(What to work on) Please write out exactly the lines from the opening of the listing through the line that holds "Aller au contenu principal", including both, and nothing else; no pictures.

(Extracted records)
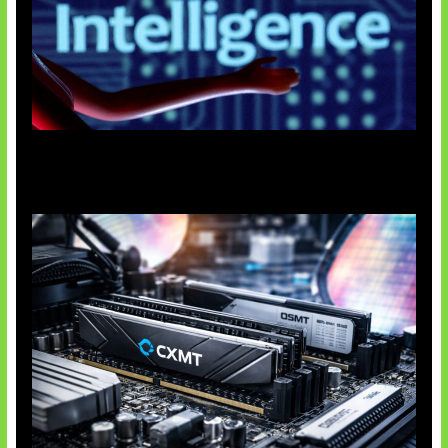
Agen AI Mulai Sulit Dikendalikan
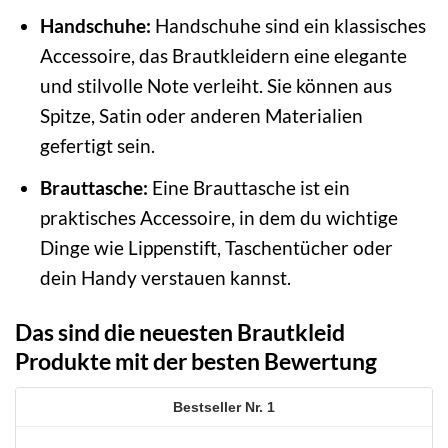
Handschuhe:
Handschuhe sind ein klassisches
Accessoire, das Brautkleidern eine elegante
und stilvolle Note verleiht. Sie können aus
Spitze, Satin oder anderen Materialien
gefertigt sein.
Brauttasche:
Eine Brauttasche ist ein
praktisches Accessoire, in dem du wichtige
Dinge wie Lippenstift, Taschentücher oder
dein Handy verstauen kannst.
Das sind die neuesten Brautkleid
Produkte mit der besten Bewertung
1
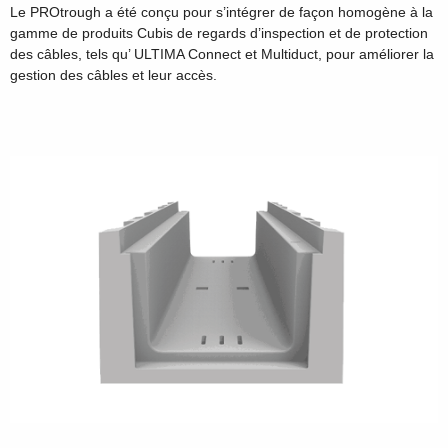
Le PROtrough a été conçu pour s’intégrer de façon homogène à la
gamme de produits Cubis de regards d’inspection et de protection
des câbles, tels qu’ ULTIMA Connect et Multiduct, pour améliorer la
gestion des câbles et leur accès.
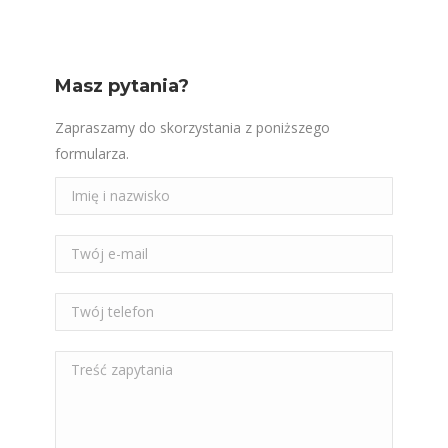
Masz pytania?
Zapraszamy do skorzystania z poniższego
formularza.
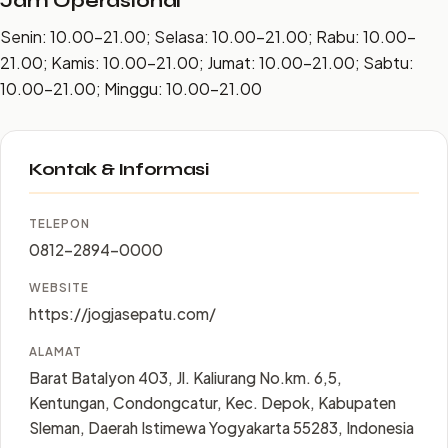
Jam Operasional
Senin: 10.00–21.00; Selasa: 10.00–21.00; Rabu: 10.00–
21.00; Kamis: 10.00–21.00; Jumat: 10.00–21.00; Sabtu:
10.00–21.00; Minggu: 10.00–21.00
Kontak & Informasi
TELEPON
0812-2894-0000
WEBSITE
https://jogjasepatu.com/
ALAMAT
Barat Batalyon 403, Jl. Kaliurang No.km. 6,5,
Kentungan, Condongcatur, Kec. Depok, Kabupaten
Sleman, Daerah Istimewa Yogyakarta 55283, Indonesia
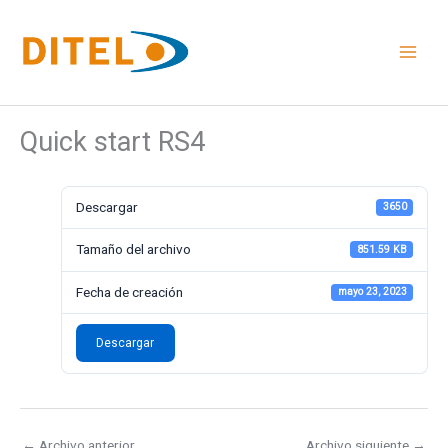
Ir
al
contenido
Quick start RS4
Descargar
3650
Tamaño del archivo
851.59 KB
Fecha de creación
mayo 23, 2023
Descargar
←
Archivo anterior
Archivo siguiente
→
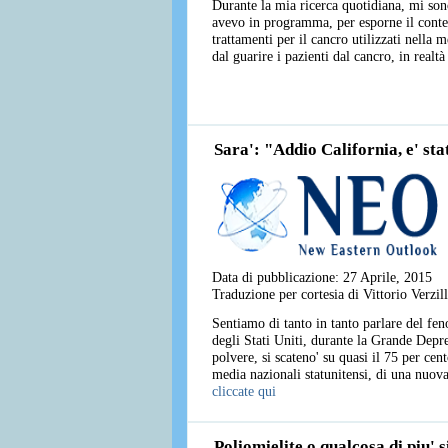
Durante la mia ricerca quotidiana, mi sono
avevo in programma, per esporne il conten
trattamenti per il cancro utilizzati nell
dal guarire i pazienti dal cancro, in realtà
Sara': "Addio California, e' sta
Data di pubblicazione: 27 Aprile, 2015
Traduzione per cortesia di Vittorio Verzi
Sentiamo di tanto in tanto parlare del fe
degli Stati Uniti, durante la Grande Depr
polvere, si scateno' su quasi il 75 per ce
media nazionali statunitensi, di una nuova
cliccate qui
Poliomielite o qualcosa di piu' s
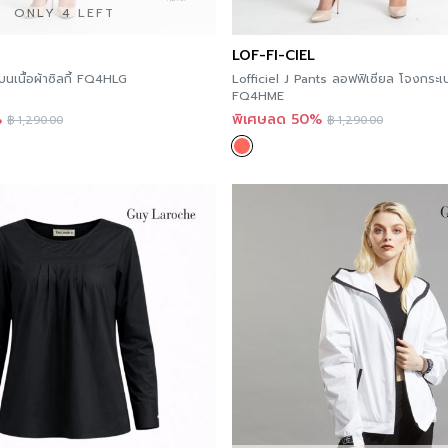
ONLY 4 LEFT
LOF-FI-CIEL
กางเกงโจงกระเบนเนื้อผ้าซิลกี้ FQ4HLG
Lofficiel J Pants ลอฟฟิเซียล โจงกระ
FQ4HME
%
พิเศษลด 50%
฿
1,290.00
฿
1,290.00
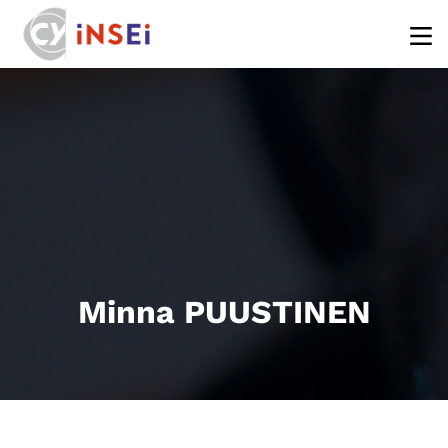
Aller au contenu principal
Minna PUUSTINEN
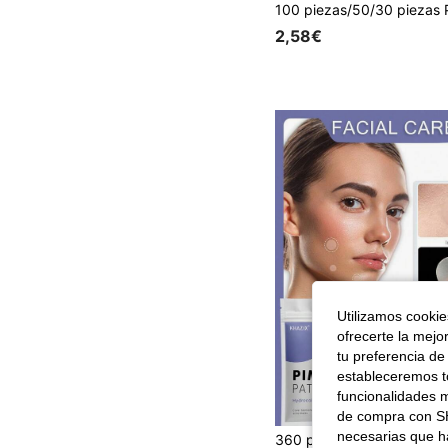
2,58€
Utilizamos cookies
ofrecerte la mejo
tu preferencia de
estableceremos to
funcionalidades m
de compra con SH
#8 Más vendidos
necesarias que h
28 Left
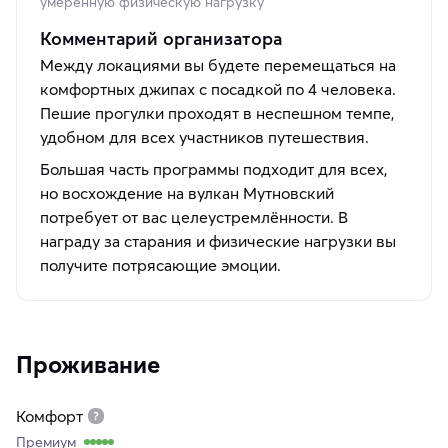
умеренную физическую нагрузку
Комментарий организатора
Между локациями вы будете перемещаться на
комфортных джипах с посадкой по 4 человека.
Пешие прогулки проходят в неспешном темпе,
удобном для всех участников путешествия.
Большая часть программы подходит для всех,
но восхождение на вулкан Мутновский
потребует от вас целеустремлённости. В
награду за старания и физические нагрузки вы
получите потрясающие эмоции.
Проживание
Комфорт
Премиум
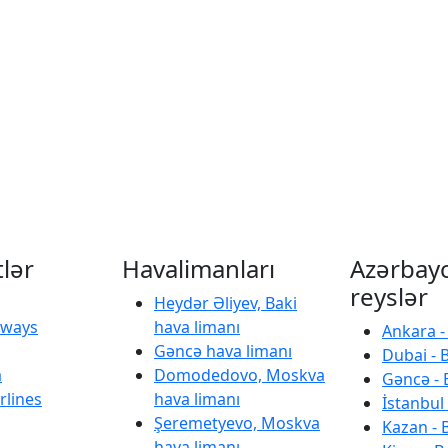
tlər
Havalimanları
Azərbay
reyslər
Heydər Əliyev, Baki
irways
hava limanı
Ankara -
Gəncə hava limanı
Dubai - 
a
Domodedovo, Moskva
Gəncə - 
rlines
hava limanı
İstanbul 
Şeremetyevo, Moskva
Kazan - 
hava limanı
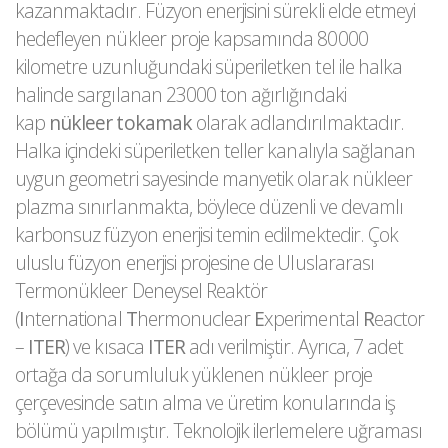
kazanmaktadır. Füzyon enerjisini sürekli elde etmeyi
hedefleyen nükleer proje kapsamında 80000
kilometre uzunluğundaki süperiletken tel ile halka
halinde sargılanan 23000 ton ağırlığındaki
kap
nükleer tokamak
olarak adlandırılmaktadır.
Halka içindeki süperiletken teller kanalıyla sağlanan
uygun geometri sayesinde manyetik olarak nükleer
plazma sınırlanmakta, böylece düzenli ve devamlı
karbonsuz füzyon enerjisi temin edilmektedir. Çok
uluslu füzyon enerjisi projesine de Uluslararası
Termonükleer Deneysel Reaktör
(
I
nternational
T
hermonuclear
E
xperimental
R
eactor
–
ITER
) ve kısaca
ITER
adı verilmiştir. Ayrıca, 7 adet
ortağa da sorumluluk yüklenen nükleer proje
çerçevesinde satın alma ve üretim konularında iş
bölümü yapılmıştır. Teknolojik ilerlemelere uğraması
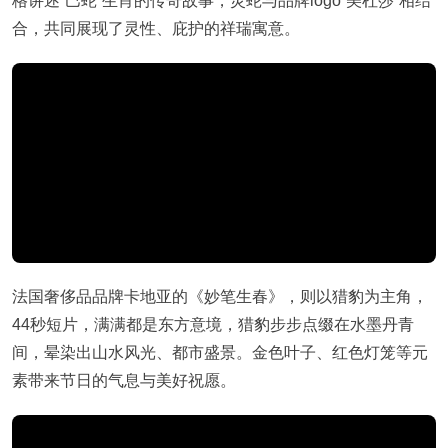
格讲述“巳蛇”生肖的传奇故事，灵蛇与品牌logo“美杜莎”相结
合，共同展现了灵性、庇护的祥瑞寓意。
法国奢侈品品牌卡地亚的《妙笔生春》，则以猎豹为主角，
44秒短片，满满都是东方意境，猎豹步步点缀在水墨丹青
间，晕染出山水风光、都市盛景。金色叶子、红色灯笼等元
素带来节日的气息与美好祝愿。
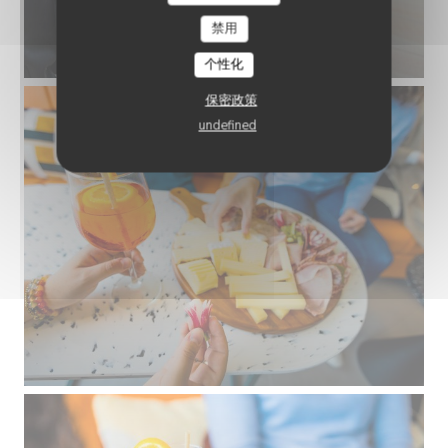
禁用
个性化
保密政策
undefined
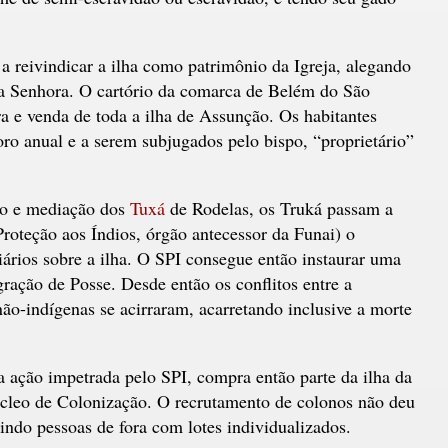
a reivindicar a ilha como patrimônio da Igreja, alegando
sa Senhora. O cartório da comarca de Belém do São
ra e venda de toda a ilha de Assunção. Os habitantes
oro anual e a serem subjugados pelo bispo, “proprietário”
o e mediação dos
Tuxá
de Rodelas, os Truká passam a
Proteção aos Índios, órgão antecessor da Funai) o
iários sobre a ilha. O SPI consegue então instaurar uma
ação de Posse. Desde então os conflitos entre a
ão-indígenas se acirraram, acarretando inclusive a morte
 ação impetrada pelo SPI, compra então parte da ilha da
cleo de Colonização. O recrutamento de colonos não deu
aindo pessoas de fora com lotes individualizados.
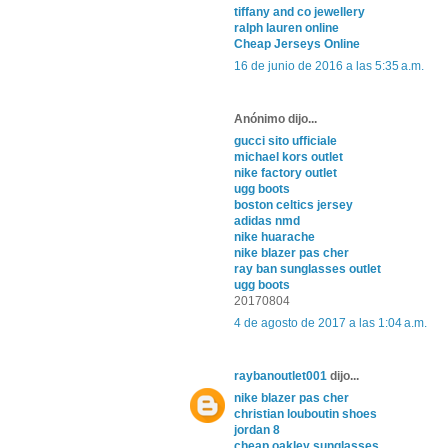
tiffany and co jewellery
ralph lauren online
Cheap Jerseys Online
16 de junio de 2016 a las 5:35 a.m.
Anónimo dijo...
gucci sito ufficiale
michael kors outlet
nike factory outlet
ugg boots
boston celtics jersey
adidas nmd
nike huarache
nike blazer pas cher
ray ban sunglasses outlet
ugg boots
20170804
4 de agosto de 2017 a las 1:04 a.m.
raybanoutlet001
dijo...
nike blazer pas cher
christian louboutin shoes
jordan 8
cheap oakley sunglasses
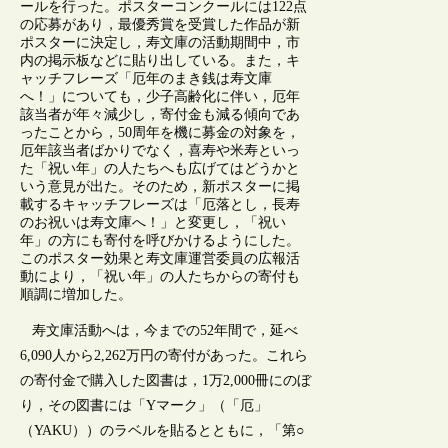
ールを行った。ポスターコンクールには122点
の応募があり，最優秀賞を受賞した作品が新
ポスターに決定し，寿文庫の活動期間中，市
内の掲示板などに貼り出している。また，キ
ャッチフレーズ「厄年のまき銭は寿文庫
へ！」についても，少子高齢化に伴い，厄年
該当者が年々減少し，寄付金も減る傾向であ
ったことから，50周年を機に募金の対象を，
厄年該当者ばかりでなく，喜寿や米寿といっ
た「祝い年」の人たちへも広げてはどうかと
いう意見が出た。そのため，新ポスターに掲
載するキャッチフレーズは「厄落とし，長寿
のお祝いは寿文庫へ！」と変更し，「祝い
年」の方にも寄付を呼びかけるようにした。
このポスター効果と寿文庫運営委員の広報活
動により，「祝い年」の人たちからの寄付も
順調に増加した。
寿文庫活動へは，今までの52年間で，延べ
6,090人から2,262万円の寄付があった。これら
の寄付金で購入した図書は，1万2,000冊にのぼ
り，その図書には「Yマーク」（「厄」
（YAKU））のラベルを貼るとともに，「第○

(Output for this exercise)
Agen AI Mulai Sulit Dikendalikan
Handschuhe:
Handschuhe sind ein klassisches
Accessoire, das Brautkleidern eine elegante
und stilvolle Note verleiht. Sie können aus
Spitze, Satin oder anderen Materialien
gefertigt sein.
Brauttasche:
Eine Brauttasche ist ein
praktisches Accessoire, in dem du wichtige
Dinge wie Lippenstift, Taschentücher oder
dein Handy verstauen kannst.
Das sind die neuesten Brautkleid
Produkte mit der besten Bewertung
1
Le PROtrough a été conçu pour s’intégrer de façon homogène à la
gamme de produits Cubis de regards d’inspection et de protection
des câbles, tels qu’ ULTIMA Connect et Multiduct, pour améliorer la
gestion des câbles et leur accès.
Masz pytania?
Zapraszamy do skorzystania z poniższego
formularza.
Jam Operasional
Senin: 10.00–21.00; Selasa: 10.00–21.00; Rabu: 10.00–
21.00; Kamis: 10.00–21.00; Jumat: 10.00–21.00; Sabtu:
10.00–21.00; Minggu: 10.00–21.00
Kontak & Informasi
TELEPON
0812-2894-0000
WEBSITE
https://jogjasepatu.com/
ALAMAT
Barat Batalyon 403, Jl. Kaliurang No.km. 6,5,
Kentungan, Condongcatur, Kec. Depok, Kabupaten
Sleman, Daerah Istimewa Yogyakarta 55283, Indonesia
Ir
al
contenido
Quick start RS4
Descargar
3650
Tamaño del archivo
851.59 KB
Fecha de creación
mayo 23, 2023
Descargar
←
Archivo anterior
Archivo siguiente
→
Durante la mia ricerca quotidiana, mi sono
avevo in programma, per esporne il conten
trattamenti per il cancro utilizzati nell
dal guarire i pazienti dal cancro, in realtà
Sara': "Addio California, e' sta
Data di pubblicazione: 27 Aprile, 2015
Traduzione per cortesia di Vittorio Verzi
Sentiamo di tanto in tanto parlare del fe
degli Stati Uniti, durante la Grande Depr
polvere, si scateno' su quasi il 75 per ce
media nazionali statunitensi, di una nuova
cliccate qui
Poliomielite o qualcosa di piu' s
ONLY 4 LEFT
LOF-FI-CIEL
กางเกงโจงกระเบนเนื้อผ้าซิลกี้ FQ4HLG
Lofficiel J Pants ลอฟฟิเซียล โจงกระ
FQ4HME
%
พิเศษลด 50%
฿
1,290.00
฿
1,290.00
Aller au contenu principal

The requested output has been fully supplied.